=== Begin Enclosure ===
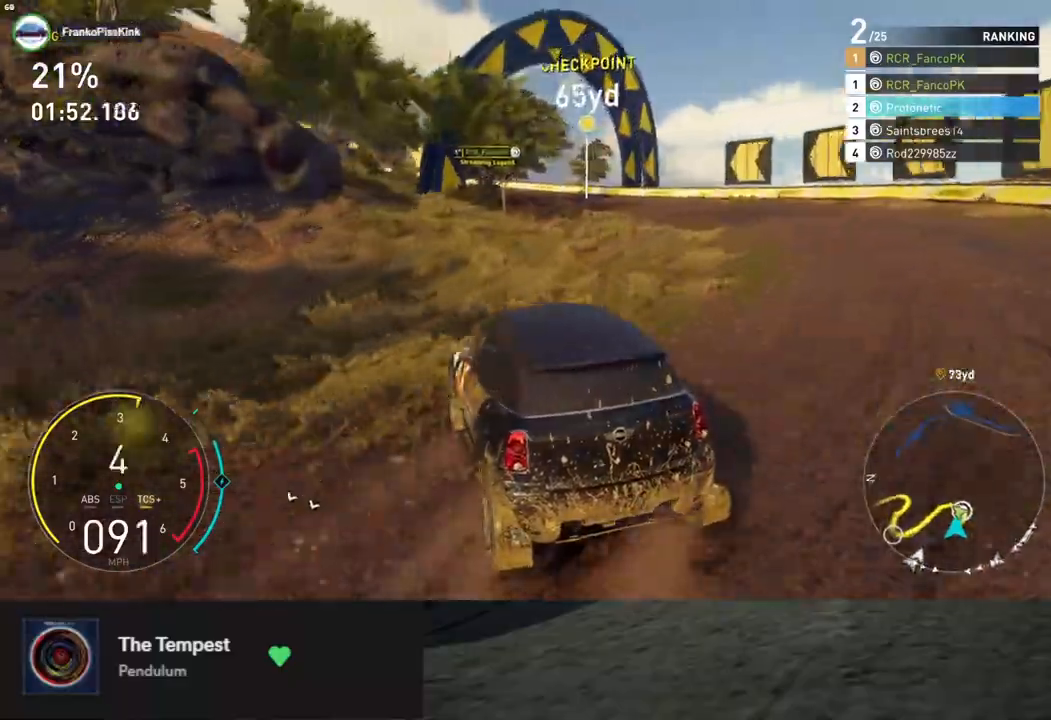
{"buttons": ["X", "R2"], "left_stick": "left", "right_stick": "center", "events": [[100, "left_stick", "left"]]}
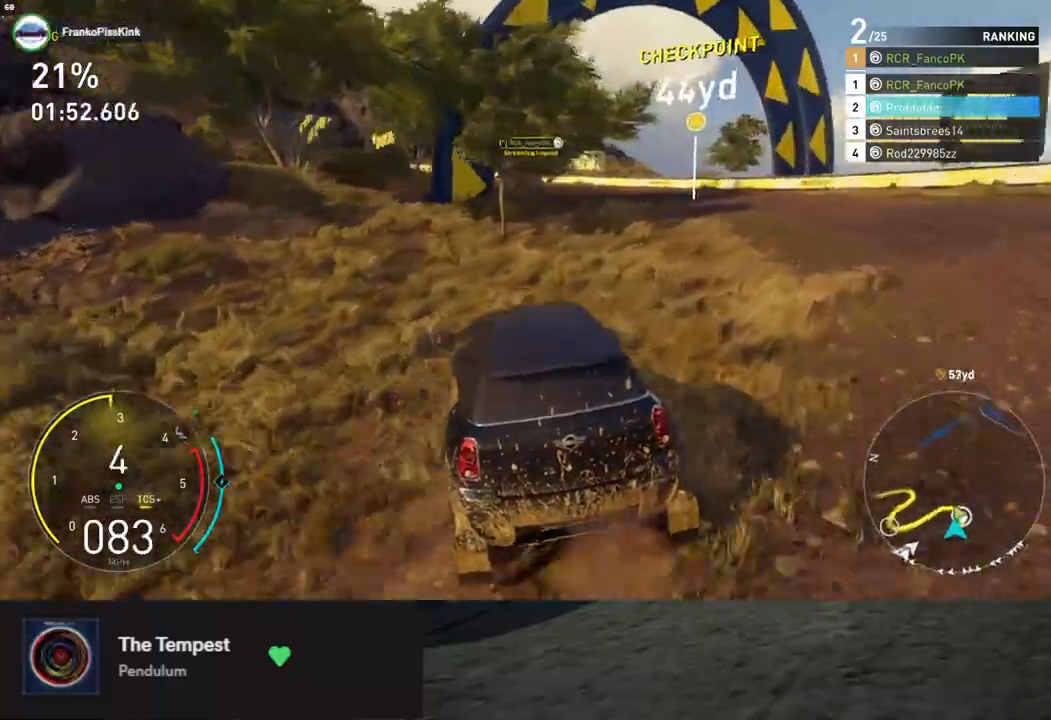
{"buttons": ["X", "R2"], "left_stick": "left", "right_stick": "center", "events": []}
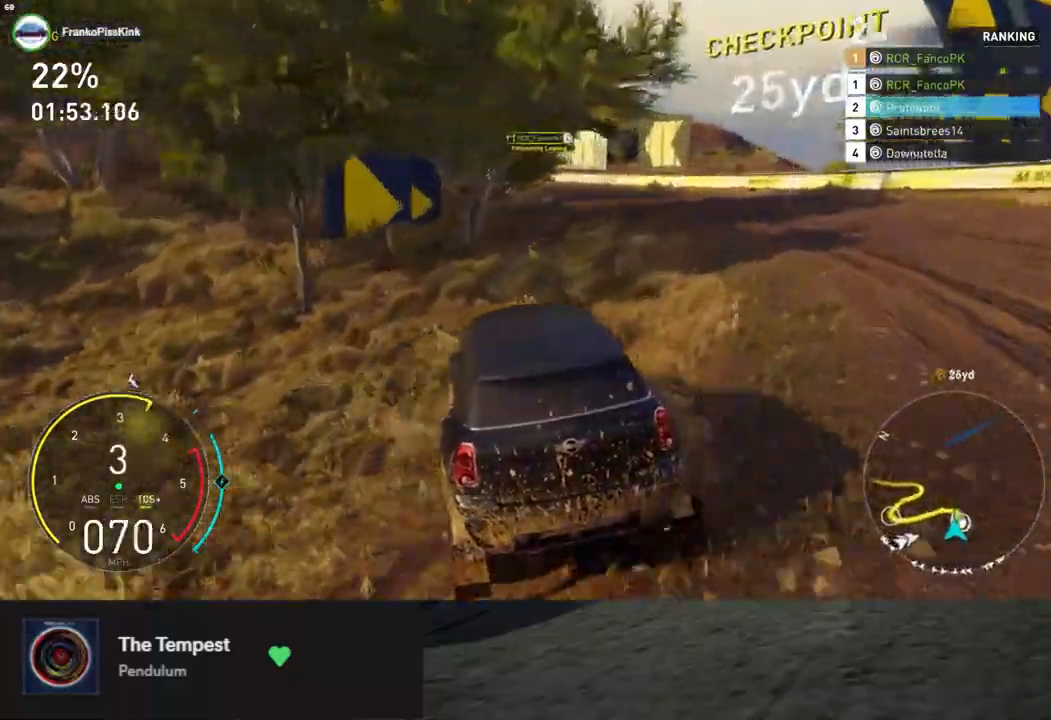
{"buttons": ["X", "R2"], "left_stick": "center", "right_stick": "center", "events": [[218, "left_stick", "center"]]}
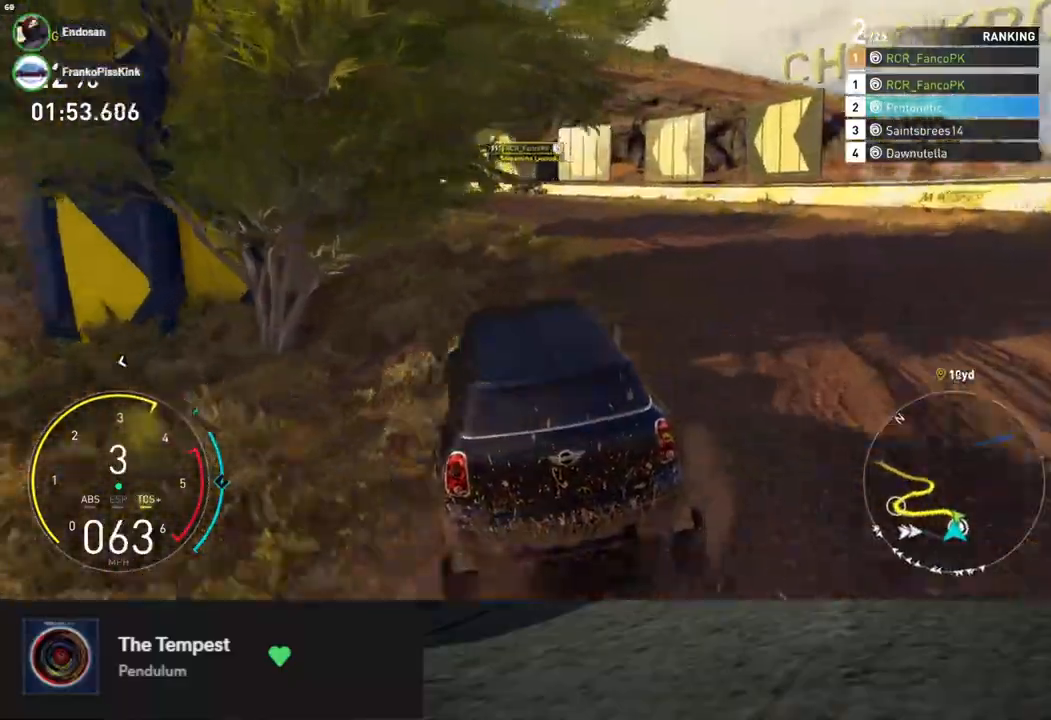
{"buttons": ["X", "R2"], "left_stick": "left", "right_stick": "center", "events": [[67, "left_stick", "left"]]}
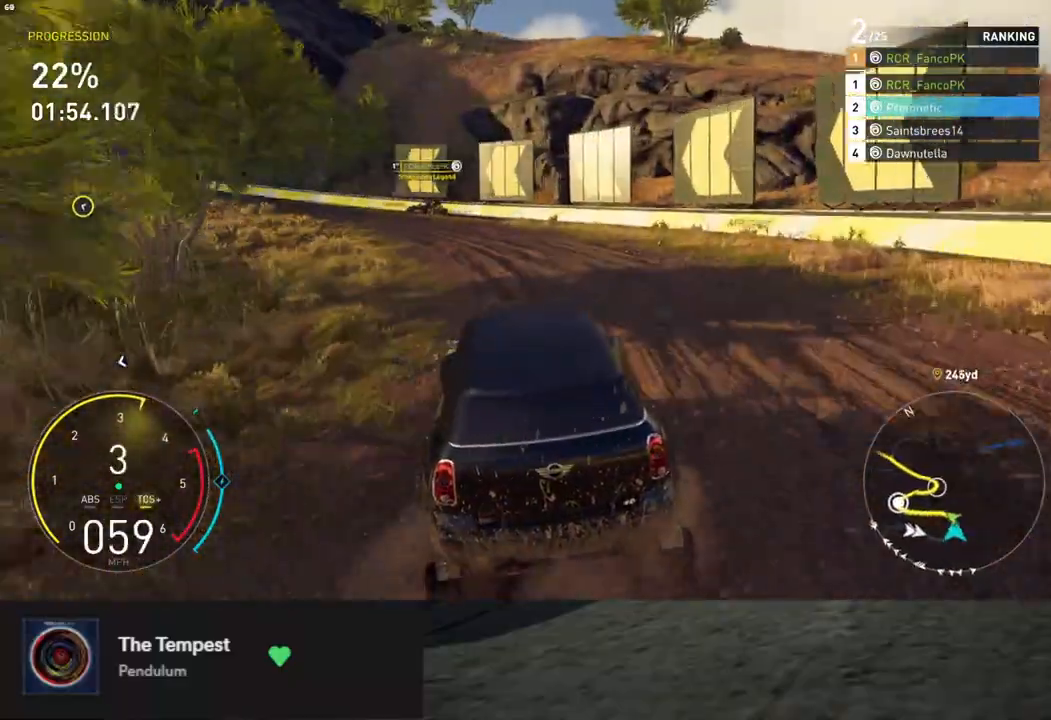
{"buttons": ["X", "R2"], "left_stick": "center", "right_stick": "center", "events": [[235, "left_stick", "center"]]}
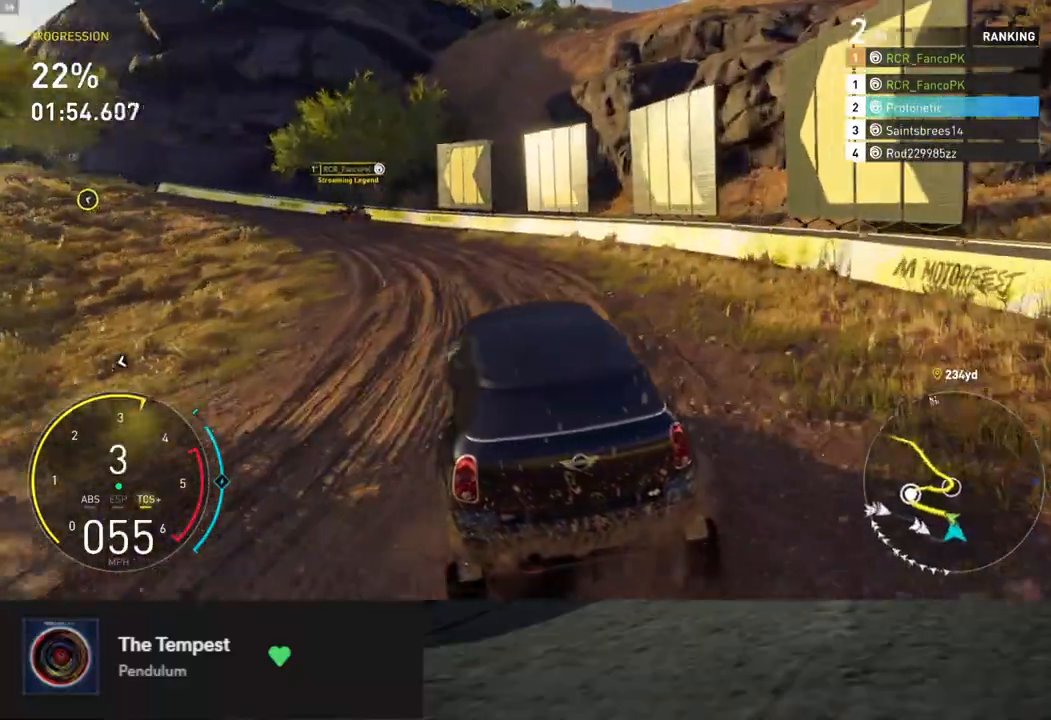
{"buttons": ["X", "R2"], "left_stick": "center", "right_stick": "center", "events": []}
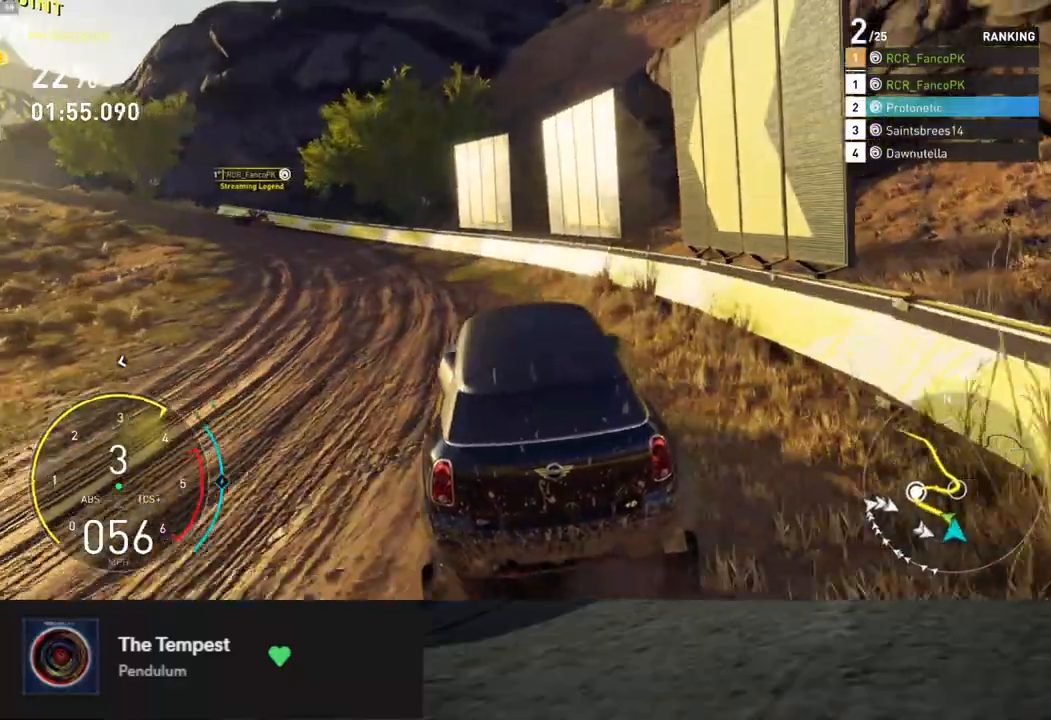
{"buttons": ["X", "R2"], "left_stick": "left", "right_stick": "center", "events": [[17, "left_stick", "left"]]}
=== End Enclosure ===
YOUR GOAL: The expected result is the material restated word for word, minus any picture.

RESPONSE:
{"buttons": ["X", "R2"], "left_stick": "left", "right_stick": "center", "events": [[100, "left_stick", "left"]]}
{"buttons": ["X", "R2"], "left_stick": "left", "right_stick": "center", "events": []}
{"buttons": ["X", "R2"], "left_stick": "center", "right_stick": "center", "events": [[218, "left_stick", "center"]]}
{"buttons": ["X", "R2"], "left_stick": "left", "right_stick": "center", "events": [[67, "left_stick", "left"]]}
{"buttons": ["X", "R2"], "left_stick": "center", "right_stick": "center", "events": [[235, "left_stick", "center"]]}
{"buttons": ["X", "R2"], "left_stick": "center", "right_stick": "center", "events": []}
{"buttons": ["X", "R2"], "left_stick": "left", "right_stick": "center", "events": [[17, "left_stick", "left"]]}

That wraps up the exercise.